Arkaya kalan bu muhacirler,
muhtemelen sonuna kadar Rus işgaline direnen kahraman Of, Sürmene, Araklı,
Çaykara halkı olmalıdır.
Trabzon’un işgalinden bir gün
sonra 19 Nisan 1916 günü Rus torpidoları Vakfikebir’i bombalamış, üç muhacir
şehit olmuştur.
Aynı gün, Trabzon’dan gelip
batıya doğru giden bir muhacir kafilesi Vakfikebir sınırında bulunurken, Rus deniz topçusunun üzerlerine açtığı ateş
sonucu 182 muhacir feci şekilde şehit olmuştur. Kim bilir belki de “Çavuşlu’ya
geldiğinde kopan kıyamet” bu kıyamettir?
O kara günlerde o kadar çok yerde “kıyamet kopmuştur” ki bu kıyamet
hangi kıyamettir bilinmez.
Trabzon halkı işte böyle
felaketlerle boğuşa boğuşa batıya doğru ilerlemişti.
Sahilden Giresun, Ordu, Samsun,
Sinop hatta gücü yetenler İstanbul’a ulaşırken;
karadan gidenler, Merzifon, Çorum, Konya ve Ankara’ya kadar
yayılmışlardı.
Gittikleri yerde de, yollarda çektiklerine benze sıkıntılarla
karşılaşmışlardı. Açlık, yoksulluk, soğuk, salgın hastalıklar, itilip
kakılma…
Trabzon muhacirleri, felaketin
her türlüsüne göğüs gererek muhaceret döneminde ayakta kalma mücadelesi
veriyordu. Muhacirliği gelip geçecek bir süreç olarak kabul ediyor, bir gün
evine toprağına dönebileceğine olan inancını kaybetmiyorlardı.
Ruslar, kendilerine Boğazların kilidini açacak
anahtar olarak gördükleri Trabzon’u güçlükle de olsa işgal etmişlerdi. Şehir
içinde kayda değer bir mukavemet görmemişlerdi. Çünkü şehirdeki Müslüman sivil
halkın büyük bir kısmı muhacir çıkmıştı. Kalanlar da evlerine çekilmişti.

++++++

- **Göreviniz**: Trabzon muhacirleriyle ilgili metindeki “Trabzon halkı işte böyle felaketlerle boğuşa boğuşa batıya doğru ilerlemişti.” cümlesini İngilizceye çevirin. Bu verilerin metinle bir ilgisi yoktur.

- **Sağlanan veriler**:
++++++

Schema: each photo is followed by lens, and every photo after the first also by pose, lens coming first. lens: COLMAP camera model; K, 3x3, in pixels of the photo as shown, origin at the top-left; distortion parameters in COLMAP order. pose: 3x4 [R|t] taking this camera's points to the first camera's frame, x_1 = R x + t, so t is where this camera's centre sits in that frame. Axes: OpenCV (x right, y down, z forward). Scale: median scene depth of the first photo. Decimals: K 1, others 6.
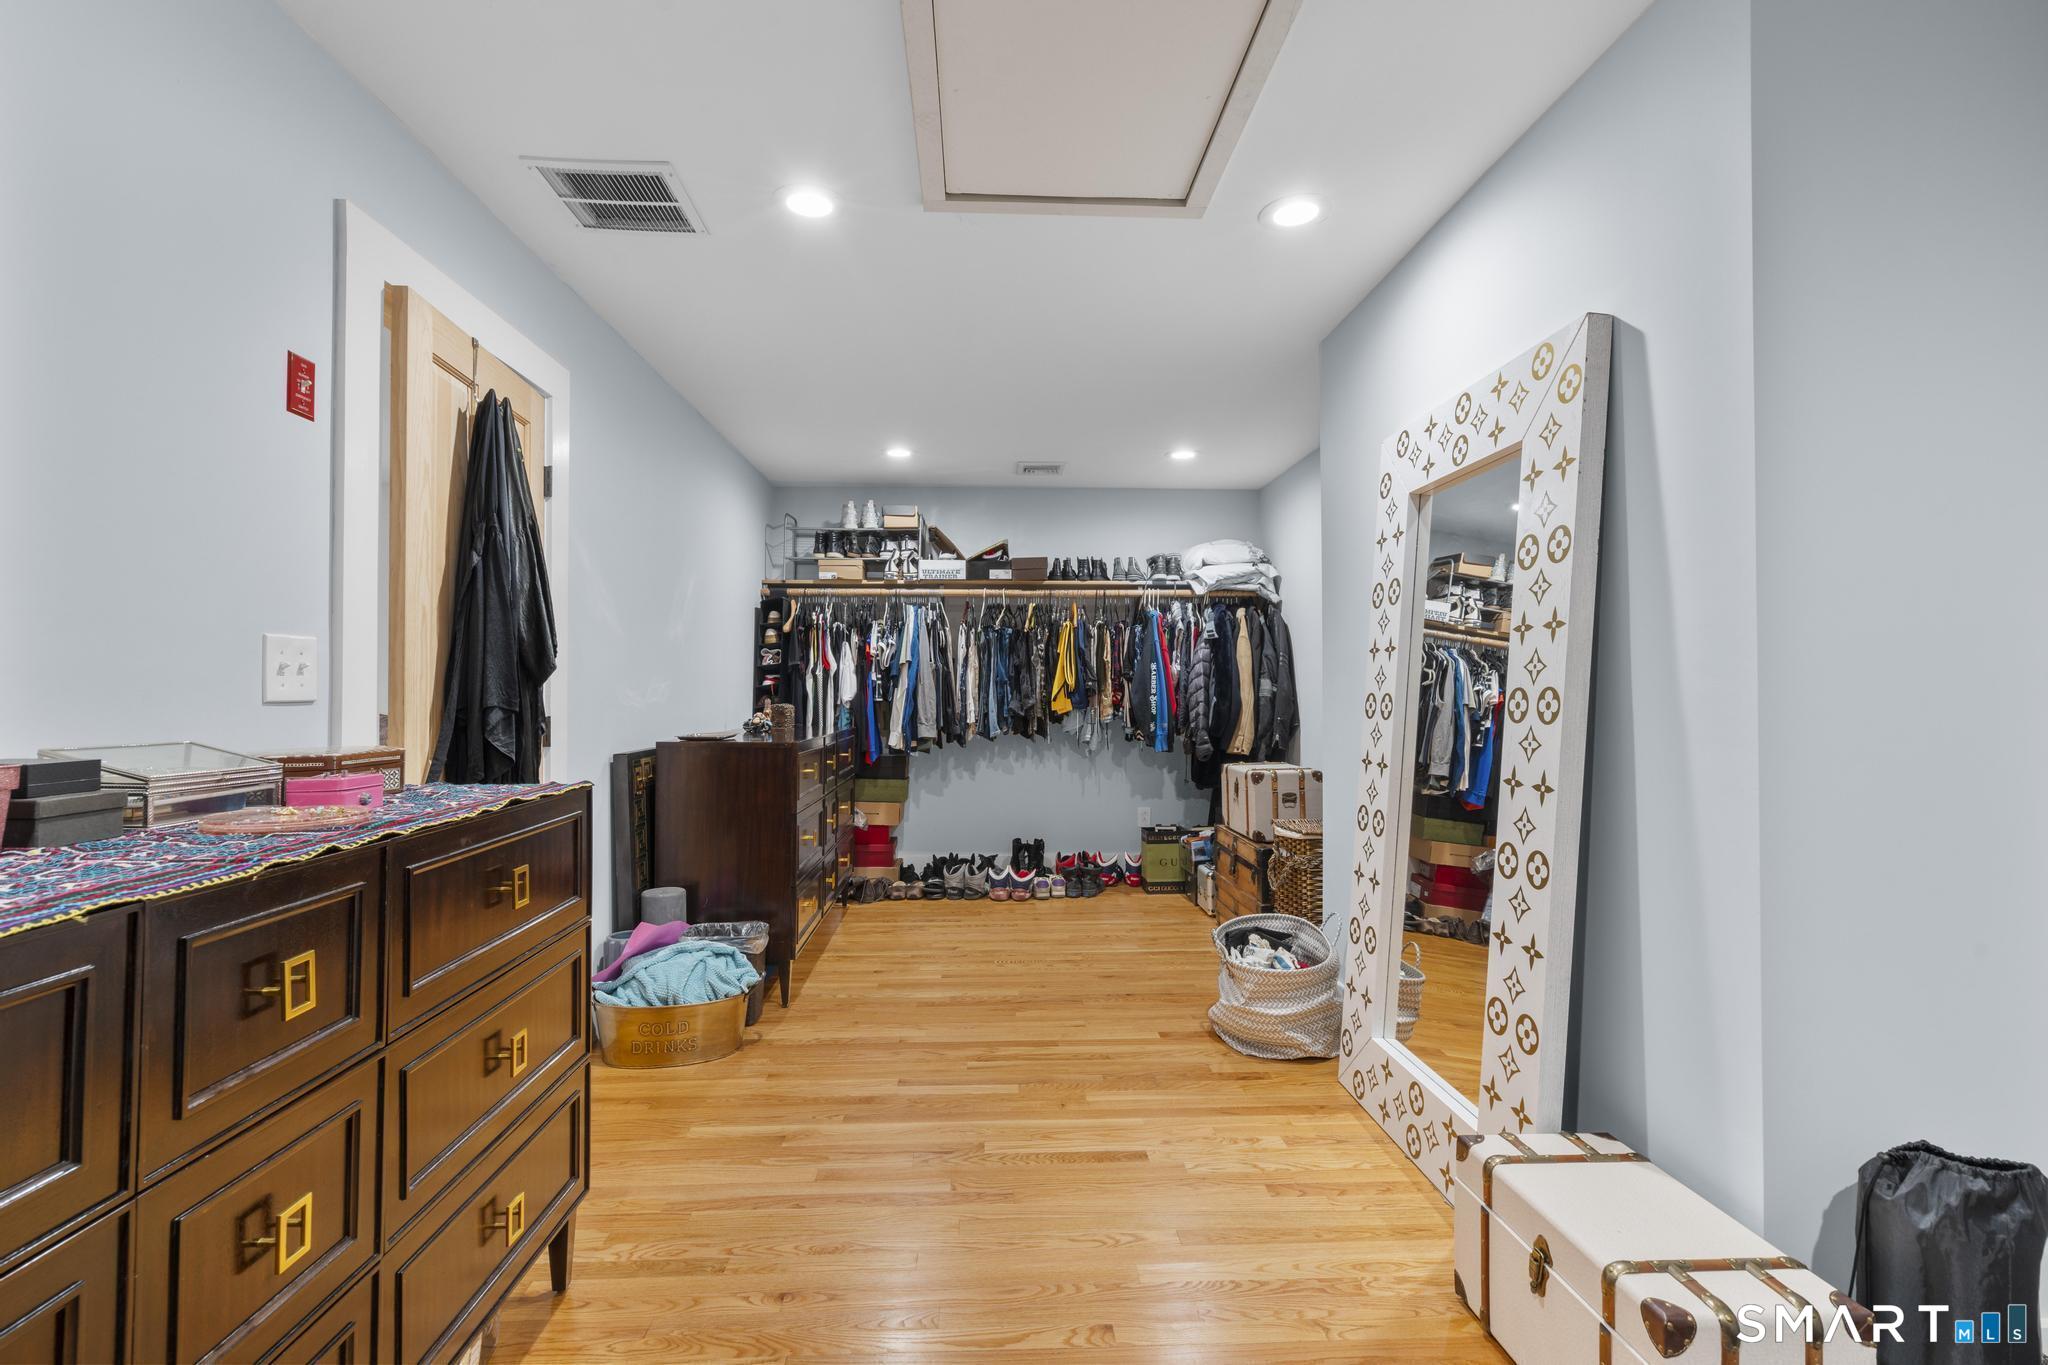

++++++

- **Yanıt alanı**: It was in this way, struggling against disaster after disaster, that the people of Trabzon had made their way westward.